New York Insurance Coverage Law Update

June 30, 2020 | Insurance Coverage

United States District Court Orders Insured To Produce Certain Pre-Litigation Documents But Not Others Deemed Work Product

99 Wall sued Allied World seeking coverage under a property policy for water losses at 99 Wall’s condominium complex. 99 Wall withheld certain documents concerning communications between 99 Wall and its consultants in connection with the adjustment of the insurance claim as work product in anticipation of litigation.  99 Wall argued that most of the documents involved strategy to prepare for the coverage litigation.  The United States District Court for the Eastern District of New York explained that the key factor in determining the applicability of the work product doctrine is whether the documents were prepared “with an eye towards” or “in anticipation of” or ‘because of the prospect of litigation.”  Applying these principles, the court held that certain documents were not protected because they were prepared in the normal course of presenting the claim to the insurer.  Another document was deemed protected work product because it reflected strategy as to settlement in lieu of litigation.  And certain documents generated after the settlement meeting but before the insurer disclaimed coverage were deemed protected while others were deemed in pursuit of a business function.  [99 Wall Dev. Inc. v. Allied World Specialty Ins. Co., 220 U.S. Dist. LEXIS 91888 (E.D.N.Y. May 26, 2020)].

District Court Awards Insurer’s Attorneys’ Fees In Prosecuting DJ Against Another Insurer Owing Duty To Defend

Houston Casualty filed a declaratory judgment against New York Marine in the United States District Court for the Eastern District of New York, seeking a declaration that New York Marine had a duty to defend Houston Casualty’s named insured as an additional insured under New York Marine’s policy. Houston Casualty prevailed and sought its attorneys’ DJ fees from New York Marine. The district court acknowledged that the “American Rule” does not permit the prevailing party to recover attorneys’ fees and that New York’s “narrow exception” limits such a recovery to where an insured prevails in a declaratory judgment action brought by the insurance company to free itself from its policy obligations.  Notwithstanding, under the “fact-ual record before it,” the district court found that Houston Casualty was entitled to the attorneys’ fees it incurred to establish the duty to defend.  The court stressed that New York Marine resisted, “from the jump,” its now-conceded duty to defend, including in its answer and counterclaim seeking a declaration that it owed no duty to defend, and that New York Marine “persistently and seemingly reflexively denied this duty” despite the documentation and the New York Marine policy which made this duty “plain.”  [Houston Cas. Co. v. Prosight Specialty Ins. Co., 2020 U.S. Dist. LEXIS 92728 (S.D.N.Y May 27, 2020)].

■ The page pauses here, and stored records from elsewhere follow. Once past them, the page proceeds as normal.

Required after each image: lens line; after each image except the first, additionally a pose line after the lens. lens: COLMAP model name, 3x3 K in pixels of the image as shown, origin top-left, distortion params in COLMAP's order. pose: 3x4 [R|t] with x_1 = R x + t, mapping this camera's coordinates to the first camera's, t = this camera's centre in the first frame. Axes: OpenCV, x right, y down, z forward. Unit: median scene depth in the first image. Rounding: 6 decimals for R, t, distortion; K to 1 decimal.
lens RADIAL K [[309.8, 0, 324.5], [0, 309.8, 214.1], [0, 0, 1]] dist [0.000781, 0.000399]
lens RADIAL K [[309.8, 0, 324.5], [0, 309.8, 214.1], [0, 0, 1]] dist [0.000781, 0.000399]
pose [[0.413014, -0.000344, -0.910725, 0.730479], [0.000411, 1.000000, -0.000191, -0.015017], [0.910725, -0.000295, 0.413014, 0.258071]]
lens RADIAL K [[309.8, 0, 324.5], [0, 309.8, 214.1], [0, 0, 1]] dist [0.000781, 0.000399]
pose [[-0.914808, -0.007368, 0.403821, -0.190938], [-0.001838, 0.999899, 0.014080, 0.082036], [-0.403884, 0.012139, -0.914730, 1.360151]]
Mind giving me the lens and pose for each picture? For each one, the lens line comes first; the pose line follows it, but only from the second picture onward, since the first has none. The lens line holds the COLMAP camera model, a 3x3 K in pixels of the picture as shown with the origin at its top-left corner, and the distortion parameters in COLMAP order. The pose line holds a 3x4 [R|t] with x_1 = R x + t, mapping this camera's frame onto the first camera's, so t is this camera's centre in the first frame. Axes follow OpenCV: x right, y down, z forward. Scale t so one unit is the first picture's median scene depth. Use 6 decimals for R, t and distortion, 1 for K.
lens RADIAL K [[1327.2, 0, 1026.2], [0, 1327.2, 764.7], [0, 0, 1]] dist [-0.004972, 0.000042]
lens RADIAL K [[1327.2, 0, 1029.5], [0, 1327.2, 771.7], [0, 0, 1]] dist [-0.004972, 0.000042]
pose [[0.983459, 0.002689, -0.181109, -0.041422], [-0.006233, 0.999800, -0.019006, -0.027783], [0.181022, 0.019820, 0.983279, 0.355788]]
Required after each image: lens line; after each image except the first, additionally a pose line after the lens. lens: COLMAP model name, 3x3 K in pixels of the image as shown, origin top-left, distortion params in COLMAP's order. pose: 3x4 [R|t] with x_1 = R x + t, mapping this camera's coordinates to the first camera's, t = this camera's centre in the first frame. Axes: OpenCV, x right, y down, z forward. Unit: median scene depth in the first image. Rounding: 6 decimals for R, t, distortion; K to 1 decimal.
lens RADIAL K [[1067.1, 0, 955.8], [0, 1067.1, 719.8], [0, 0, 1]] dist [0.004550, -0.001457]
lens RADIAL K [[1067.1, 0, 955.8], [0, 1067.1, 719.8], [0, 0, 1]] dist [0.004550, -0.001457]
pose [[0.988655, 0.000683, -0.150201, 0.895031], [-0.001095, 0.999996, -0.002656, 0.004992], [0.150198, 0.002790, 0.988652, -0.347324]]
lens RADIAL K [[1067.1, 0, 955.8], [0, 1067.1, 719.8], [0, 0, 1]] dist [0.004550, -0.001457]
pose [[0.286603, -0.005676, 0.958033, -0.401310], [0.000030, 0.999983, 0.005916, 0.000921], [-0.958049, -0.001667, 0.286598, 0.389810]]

Bankruptcy Exception To Insured Versus Insured Exclusion Applies, Court Finds

Westchester Fire Insurance Co. sought a declaration that it had no coverage obligations under an excess Directors and Officers (“D & O”) liability insurance policy issued to RCS Capital Corporation (“RCS”) in connection with an underlying action filed by RCS’s creditor trust against RCAP’s directors and officers alleging they breached their fiduciary duties to the company.  In 2014, a financial scandal decimated RCS’s business, and RCS entered into a restructuring support agreement with its unsecured creditors.  The agreement provided for the creation of a creditor trust.  In turn, RCS filed for bankruptcy, and the bankruptcy court issued an order declaring that the creditor trust shall retain and “may enforce, sue on, settle, or compromise . . . all Claims, rights, Causes of Action, suits, and proceedings . . . against any Person without the approval of the Bankruptcy Court [and] the Reorganized Debtors ….” Westchester maintained that the “insured versus insured” exclusion of the D&O policy barred coverage for the underlying action because the creditor trust was a successor-in-interest to RCS (an insured) and RCS’s directors and officers were also insureds under the policy.  The insureds argued that the bankruptcy exception to the insured versus insured exclusion applied because it restored coverage for claims asserted by the “bankruptcy trustee” or “comparable authority”. The Appellate Division, First Department, held that the bankruptcy exception applied to restore coverage, reasoning that the creditor trust was an authority comparable to a “bankruptcy trustee” because the trust was created and granted authority as part of the bankruptcy reorganization proceeding and empowered by the bankruptcy court’s order of confirmation.  [Westchester Fire Ins. Co. v. Schorsch, 2020 N.Y. App. Div. LEXIS 2979 (1st Dep’t May 14, Sp. 2020)].